==== Extracted records ====

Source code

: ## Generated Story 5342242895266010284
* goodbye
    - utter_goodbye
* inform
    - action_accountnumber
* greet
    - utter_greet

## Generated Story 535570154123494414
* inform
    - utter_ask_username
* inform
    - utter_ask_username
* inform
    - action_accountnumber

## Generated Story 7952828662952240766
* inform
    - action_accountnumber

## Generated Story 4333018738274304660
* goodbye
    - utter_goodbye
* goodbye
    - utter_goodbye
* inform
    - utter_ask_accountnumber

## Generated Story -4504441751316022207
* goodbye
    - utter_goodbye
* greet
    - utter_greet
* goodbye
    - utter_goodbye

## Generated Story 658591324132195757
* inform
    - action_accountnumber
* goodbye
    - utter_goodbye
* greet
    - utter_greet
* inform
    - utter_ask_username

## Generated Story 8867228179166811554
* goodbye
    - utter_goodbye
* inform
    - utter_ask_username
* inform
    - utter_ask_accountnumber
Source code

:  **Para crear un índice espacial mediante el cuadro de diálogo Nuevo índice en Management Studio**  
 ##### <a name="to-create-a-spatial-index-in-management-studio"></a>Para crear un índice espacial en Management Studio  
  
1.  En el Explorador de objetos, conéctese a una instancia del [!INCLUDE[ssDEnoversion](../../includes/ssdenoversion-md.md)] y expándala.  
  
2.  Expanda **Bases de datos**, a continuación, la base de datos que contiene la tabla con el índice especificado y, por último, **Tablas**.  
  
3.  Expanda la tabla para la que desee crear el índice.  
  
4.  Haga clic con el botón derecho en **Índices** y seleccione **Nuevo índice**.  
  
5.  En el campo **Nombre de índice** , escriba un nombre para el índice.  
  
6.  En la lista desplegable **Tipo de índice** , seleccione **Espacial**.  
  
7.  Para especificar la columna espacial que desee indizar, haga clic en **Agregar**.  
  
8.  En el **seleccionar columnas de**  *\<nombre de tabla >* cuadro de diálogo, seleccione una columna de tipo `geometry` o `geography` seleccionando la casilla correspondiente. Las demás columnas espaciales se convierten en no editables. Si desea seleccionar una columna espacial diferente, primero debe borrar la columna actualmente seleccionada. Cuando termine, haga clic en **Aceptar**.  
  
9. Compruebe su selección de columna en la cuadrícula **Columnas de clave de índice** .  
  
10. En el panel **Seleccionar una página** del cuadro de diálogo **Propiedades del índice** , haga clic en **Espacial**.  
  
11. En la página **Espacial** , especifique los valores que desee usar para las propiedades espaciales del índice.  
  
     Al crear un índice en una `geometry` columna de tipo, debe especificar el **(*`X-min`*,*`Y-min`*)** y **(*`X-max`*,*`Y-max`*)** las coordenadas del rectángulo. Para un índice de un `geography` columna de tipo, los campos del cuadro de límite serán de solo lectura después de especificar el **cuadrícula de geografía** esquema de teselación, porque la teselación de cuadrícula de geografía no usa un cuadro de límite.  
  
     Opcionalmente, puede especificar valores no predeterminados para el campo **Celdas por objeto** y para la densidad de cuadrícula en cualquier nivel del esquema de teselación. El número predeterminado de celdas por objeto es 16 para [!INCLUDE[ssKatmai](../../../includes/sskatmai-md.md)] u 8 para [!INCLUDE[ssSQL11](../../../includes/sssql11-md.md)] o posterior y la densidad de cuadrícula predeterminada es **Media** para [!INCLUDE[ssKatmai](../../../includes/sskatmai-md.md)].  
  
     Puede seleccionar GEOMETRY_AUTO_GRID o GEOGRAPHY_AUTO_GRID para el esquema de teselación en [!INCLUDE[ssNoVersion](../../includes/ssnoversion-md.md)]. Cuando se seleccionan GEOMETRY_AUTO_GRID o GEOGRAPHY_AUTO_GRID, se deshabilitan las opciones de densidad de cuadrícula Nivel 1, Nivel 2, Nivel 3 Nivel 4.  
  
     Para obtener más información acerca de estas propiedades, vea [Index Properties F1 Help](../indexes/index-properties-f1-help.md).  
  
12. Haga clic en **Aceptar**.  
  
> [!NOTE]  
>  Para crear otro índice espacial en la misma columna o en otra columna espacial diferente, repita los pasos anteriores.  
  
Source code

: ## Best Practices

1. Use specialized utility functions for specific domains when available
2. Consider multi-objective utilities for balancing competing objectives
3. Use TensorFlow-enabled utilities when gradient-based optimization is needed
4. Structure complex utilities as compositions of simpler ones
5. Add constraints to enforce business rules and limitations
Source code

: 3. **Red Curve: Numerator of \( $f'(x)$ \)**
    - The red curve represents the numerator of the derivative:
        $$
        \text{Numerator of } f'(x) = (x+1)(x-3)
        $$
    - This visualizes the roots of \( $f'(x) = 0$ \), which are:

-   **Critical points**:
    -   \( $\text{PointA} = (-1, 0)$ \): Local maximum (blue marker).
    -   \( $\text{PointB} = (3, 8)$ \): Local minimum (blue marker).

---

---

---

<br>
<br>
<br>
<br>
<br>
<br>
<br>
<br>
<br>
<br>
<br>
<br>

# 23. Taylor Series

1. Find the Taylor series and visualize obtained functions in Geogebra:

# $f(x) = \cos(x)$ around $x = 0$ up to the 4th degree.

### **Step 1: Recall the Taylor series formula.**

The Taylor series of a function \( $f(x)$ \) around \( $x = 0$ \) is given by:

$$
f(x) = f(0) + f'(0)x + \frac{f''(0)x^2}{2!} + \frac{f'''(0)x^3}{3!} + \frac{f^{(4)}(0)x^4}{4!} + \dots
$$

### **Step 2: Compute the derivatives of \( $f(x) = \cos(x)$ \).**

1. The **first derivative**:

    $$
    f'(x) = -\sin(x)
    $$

====

To-do item: What this exercise asks for is every line of the data above with the word "Step".

Reply:
### **Step 1: Recall the Taylor series formula.**
### **Step 2: Compute the derivatives of \( $f(x) = \cos(x)$ \).**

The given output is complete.